Method names are not suffixed; rustc's receiver-type dispatch already
disambiguates.
### `#[cuda_tile::variadic_op(N = 6)]`
For free functions, this emits a single CGA-erased rank-polymorphic **trait** plus
per-rank `impl`s plus a free-fn wrapper that delegates through the trait.
The user-facing free-fn name is preserved; rustc resolves call sites via
normal trait lookup (no rank suffix in user code).
The emitter recognizes three return-type shapes (case-3a same-shape, case-3b
bound `Self::Out`, case-3c free `Out` as trait generic). See
`cutile-macro/README.md` for the worked-out example. Optional parameter:
`method = "name"` overrides the trait method name when the user-facing
method should differ from the fn ident (e.g. `reshape_ptr` whose method is
`reshape`); `trait_name = "Name"` overrides the synthesized trait ident
when the default `PascalCase(fn_name)` would collide with a user trait of
the same name.
### `#[cuda_tile::variadic_trait(N = 6)]` and `#[cuda_tile::variadic_trait_impl()]`
For user-defined traits like `BroadcastScalar` that need rank-polymorphism:
the trait declaration desugars to the same CGA-erased rank-polymorphic form, and
its impl emits per-rank impls of that trait.
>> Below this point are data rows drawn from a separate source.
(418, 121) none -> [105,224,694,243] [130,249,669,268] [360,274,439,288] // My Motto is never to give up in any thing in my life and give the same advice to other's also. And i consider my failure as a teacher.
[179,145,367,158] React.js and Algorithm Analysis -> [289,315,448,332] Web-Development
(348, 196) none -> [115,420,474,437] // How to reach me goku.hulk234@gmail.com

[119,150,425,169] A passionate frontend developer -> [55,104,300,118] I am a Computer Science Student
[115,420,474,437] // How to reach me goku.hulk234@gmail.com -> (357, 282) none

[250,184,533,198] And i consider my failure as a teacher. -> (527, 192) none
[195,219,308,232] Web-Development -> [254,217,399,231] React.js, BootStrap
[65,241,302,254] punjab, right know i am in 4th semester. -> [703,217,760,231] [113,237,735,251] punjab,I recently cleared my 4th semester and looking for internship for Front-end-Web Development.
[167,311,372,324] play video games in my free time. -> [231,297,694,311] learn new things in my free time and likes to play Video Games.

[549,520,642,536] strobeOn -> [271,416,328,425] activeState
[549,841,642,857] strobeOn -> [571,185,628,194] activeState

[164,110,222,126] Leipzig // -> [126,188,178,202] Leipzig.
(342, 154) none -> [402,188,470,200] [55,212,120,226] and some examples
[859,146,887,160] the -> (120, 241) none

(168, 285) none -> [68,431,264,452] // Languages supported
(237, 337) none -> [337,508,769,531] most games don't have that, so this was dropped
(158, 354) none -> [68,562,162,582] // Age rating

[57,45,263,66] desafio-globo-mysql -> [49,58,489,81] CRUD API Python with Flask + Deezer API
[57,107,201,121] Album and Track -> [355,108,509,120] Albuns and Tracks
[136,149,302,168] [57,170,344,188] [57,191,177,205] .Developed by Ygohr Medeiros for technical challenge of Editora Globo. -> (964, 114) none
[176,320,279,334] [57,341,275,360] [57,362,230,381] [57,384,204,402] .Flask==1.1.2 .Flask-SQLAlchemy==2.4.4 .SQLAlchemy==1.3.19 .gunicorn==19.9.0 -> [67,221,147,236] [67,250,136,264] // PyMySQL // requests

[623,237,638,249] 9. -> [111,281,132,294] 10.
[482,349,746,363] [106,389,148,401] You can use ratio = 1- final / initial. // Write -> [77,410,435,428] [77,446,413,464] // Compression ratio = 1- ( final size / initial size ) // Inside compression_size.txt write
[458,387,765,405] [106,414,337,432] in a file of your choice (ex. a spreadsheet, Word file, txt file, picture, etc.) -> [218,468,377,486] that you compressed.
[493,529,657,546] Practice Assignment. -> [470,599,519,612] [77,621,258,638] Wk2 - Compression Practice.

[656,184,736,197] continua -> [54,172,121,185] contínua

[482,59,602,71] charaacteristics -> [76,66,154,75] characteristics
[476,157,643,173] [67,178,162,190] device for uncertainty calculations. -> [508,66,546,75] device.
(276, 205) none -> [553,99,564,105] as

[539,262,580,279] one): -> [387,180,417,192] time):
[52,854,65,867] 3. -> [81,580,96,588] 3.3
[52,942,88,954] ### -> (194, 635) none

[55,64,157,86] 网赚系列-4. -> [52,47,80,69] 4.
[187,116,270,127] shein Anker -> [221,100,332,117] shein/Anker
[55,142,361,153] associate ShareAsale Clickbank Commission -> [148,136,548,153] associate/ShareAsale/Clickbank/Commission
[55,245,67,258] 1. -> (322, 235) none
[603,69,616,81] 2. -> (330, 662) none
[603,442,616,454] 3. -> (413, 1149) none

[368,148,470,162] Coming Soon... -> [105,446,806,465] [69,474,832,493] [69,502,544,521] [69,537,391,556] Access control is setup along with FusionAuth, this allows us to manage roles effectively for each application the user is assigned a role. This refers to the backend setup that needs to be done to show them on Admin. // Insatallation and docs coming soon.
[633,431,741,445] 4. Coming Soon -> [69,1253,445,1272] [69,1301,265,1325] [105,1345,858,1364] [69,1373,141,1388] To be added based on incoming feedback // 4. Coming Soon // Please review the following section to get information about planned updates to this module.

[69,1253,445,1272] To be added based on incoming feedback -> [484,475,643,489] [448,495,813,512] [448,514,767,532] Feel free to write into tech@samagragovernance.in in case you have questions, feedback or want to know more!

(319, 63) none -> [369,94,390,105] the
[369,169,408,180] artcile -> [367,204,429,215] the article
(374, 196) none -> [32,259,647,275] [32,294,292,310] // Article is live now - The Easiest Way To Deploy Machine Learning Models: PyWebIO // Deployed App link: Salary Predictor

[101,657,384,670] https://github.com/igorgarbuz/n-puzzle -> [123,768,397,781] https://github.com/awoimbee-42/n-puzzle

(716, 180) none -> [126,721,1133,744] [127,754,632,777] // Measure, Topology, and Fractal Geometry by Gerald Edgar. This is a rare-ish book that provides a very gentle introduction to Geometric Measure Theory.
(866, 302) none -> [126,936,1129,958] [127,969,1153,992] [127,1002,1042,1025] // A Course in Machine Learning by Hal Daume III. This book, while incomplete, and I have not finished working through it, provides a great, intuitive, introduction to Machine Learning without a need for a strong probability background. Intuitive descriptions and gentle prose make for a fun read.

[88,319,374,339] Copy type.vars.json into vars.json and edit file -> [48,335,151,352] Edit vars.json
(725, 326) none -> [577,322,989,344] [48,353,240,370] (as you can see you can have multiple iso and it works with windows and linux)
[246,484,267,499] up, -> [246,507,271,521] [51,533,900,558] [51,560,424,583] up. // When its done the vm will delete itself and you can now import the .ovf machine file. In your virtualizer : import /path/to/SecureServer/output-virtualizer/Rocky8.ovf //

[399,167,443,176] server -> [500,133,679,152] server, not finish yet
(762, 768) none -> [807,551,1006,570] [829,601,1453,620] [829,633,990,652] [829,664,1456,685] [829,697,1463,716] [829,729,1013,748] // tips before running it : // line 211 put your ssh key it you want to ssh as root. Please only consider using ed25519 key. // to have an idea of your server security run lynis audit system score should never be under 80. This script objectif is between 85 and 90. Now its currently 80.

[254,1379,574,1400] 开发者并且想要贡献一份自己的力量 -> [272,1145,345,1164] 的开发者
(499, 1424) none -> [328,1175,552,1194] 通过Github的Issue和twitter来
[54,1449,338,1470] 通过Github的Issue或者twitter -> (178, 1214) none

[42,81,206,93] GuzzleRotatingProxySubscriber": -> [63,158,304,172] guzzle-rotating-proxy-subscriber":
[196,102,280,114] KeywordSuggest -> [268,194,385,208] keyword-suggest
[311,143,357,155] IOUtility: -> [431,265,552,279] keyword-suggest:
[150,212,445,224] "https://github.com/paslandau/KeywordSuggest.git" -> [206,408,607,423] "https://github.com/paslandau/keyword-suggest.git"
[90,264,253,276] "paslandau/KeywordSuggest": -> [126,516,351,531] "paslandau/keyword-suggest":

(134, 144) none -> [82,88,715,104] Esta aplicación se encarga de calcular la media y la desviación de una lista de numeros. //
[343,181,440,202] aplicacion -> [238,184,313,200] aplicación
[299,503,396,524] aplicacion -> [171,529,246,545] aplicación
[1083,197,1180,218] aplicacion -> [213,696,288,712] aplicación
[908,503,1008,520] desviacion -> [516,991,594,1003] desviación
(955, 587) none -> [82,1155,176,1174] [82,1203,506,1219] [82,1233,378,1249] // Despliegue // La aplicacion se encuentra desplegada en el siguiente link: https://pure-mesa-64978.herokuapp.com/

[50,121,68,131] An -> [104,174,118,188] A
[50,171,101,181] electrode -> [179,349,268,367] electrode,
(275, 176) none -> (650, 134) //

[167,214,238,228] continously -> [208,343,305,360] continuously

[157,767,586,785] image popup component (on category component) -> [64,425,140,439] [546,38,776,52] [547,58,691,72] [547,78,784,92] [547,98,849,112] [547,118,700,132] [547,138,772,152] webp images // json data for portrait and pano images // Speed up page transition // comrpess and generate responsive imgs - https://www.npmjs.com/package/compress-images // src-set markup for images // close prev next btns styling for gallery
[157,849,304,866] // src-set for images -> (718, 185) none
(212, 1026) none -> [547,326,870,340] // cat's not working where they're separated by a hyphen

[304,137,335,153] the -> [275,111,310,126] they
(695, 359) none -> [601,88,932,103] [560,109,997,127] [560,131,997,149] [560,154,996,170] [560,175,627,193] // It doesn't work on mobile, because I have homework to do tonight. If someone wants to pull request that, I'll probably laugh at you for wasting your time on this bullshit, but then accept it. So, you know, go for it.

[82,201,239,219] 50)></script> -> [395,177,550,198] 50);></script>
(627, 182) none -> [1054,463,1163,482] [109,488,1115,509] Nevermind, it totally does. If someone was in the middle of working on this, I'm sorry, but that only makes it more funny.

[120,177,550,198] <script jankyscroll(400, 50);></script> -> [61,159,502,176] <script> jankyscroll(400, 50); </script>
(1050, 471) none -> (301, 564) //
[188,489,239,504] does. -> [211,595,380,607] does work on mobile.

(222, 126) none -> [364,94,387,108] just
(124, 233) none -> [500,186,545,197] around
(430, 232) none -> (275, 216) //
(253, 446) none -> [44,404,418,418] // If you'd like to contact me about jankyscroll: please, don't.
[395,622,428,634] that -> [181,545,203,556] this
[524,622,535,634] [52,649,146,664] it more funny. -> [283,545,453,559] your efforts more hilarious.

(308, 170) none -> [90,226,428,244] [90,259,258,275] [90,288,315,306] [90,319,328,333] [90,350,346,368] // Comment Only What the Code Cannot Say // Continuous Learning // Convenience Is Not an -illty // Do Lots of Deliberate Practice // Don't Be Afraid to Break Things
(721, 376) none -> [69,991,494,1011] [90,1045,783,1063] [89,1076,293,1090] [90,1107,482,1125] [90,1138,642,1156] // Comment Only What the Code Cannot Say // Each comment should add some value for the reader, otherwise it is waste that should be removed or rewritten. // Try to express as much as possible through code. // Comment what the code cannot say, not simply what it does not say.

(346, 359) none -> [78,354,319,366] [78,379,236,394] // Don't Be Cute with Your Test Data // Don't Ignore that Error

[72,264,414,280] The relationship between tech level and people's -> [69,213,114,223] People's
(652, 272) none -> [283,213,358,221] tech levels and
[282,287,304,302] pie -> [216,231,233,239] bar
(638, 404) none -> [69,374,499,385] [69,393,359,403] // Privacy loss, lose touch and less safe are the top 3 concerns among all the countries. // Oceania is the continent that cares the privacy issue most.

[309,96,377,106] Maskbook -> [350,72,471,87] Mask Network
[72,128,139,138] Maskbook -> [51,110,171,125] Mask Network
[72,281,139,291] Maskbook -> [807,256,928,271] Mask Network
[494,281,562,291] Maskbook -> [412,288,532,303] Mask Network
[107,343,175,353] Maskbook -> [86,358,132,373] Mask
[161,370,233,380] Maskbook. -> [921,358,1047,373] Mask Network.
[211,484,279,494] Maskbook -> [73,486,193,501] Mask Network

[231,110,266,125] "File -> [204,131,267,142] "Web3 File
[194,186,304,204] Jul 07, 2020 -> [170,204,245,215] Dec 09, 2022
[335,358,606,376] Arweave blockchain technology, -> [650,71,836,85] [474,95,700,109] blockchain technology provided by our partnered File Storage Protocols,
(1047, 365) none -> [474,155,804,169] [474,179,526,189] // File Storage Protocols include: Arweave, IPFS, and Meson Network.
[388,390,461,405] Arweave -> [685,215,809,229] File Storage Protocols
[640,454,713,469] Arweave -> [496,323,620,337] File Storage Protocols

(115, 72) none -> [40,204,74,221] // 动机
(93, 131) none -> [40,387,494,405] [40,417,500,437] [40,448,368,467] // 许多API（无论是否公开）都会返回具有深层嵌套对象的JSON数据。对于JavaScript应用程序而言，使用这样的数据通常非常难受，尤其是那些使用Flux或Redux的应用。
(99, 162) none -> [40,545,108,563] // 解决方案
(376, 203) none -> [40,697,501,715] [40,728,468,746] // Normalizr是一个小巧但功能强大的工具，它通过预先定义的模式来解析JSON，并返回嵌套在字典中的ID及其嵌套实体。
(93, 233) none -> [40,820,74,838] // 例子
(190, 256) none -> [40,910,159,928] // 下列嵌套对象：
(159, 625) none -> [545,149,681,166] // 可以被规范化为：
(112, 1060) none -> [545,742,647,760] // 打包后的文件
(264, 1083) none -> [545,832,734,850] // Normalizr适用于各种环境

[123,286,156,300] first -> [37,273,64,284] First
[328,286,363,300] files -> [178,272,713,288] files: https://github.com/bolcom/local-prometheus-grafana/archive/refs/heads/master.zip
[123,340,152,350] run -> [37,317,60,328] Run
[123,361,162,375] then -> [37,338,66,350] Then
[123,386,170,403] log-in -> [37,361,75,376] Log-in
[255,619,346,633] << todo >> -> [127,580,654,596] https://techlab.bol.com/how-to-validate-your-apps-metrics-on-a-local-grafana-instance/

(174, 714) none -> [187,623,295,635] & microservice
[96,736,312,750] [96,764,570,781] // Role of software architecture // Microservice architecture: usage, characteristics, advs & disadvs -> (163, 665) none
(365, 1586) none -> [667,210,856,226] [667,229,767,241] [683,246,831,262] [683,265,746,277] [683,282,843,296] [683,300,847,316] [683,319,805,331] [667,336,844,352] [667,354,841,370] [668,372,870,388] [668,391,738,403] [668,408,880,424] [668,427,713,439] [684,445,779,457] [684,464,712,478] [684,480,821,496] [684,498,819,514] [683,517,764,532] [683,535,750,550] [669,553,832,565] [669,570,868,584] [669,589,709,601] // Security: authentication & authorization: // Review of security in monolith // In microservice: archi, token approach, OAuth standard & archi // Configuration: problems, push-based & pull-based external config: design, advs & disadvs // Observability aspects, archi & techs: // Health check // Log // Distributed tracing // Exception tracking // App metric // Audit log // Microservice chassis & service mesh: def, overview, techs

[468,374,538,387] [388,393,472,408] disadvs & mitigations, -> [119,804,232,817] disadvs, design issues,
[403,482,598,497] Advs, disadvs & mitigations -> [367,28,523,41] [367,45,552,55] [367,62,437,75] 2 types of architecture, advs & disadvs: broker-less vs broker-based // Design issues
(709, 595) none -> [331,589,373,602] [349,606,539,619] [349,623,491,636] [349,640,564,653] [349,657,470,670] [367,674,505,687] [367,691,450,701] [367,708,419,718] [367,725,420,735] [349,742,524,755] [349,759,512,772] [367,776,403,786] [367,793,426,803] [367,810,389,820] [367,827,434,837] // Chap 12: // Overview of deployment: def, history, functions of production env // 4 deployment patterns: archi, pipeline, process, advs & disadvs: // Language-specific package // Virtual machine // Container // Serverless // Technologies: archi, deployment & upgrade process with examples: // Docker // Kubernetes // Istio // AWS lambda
### How rank-polymorphism interacts with JIT metadata
The `#[cuda_tile::op]` and `#[cuda_tile::ty]` attributes survive expansion;
they are cloned along with each per-rank item. The JIT, however, doesn't
look at the macro-emitted forms — it works from the *original* generic
source captured by `_module_asts()`. So the macro and the JIT each
instantiate per-rank independently: the macro for rustc, the JIT for code
generation. There is no global registry connecting them.
---
## Inlined (composite) functions
Free functions with `#[cuda_tile::variadic_op]` but no `#[cuda_tile::op]` /
`#[cuda_tile::compiler_op]` have real bodies. The JIT inlines them:
```rust
#[cuda_tile::variadic_op(N = 6)]
pub fn store_tile<E: ElementType, const S: [i32; N]>(y: &mut Tensor<E, S>, result: Tile<E, S>) {
let tile_shape: Shape<S> = y.shape();
let tensor_token: Token = get_tensor_token(y);
let mut y_partition: PartitionMut<E, S> =
unsafe { make_partition_view_mut(y, tile_shape, padding::Zero, tensor_token) };
unsafe {
store_view_tko_mut(
&mut y_partition,
result,
[0i32; N],
ordering::Weak,
scope::TileBlock,
None,
tma::Enabled,
)
};
let new_token: Token = get_partition_token_mut(&y_partition);
set_tensor_token(y, new_token);
}
```
This composes primitive ops (`get_tensor_token`, `make_partition_view_mut`,
`store_view_tko_mut`, etc.) without emitting a single MLIR op of its own.
When the JIT encounters a call to `store_tile(...)`:
1. `get_cuda_tile_op_attrs` returns `None` (no `cuda_tile::op`)
2. `get_function_by_name` returns the function item
3. No `cuda_tile::compiler_op` -- falls through to `inline_function_call`
4. The body is compiled in the caller's context with the call's CGA values
bound to the function's CGA generic, and arguments bound to parameter names
---
## Compilation dispatch summary
When the JIT encounters a function call `f(...)`:
```
get_cuda_tile_op_attrs(f) found?
YES: compile_cuda_tile_op_call (emit MLIR op)
NO: get_function_by_name(f) found?
YES: has cuda_tile::compiler_op?
YES: compile_compiler_op_call (custom intrinsic)
NO: inline_function_call (inline the body)
NO: error: unsupported call
```
For method calls `x.m(...)`:
```
inline_method_call: resolves impl method, compiles the method body inline
```
Method bodies typically delegate to a standalone function (e.g.,
`Tensor::store` calls `store_tile`), which then goes through the dispatch above.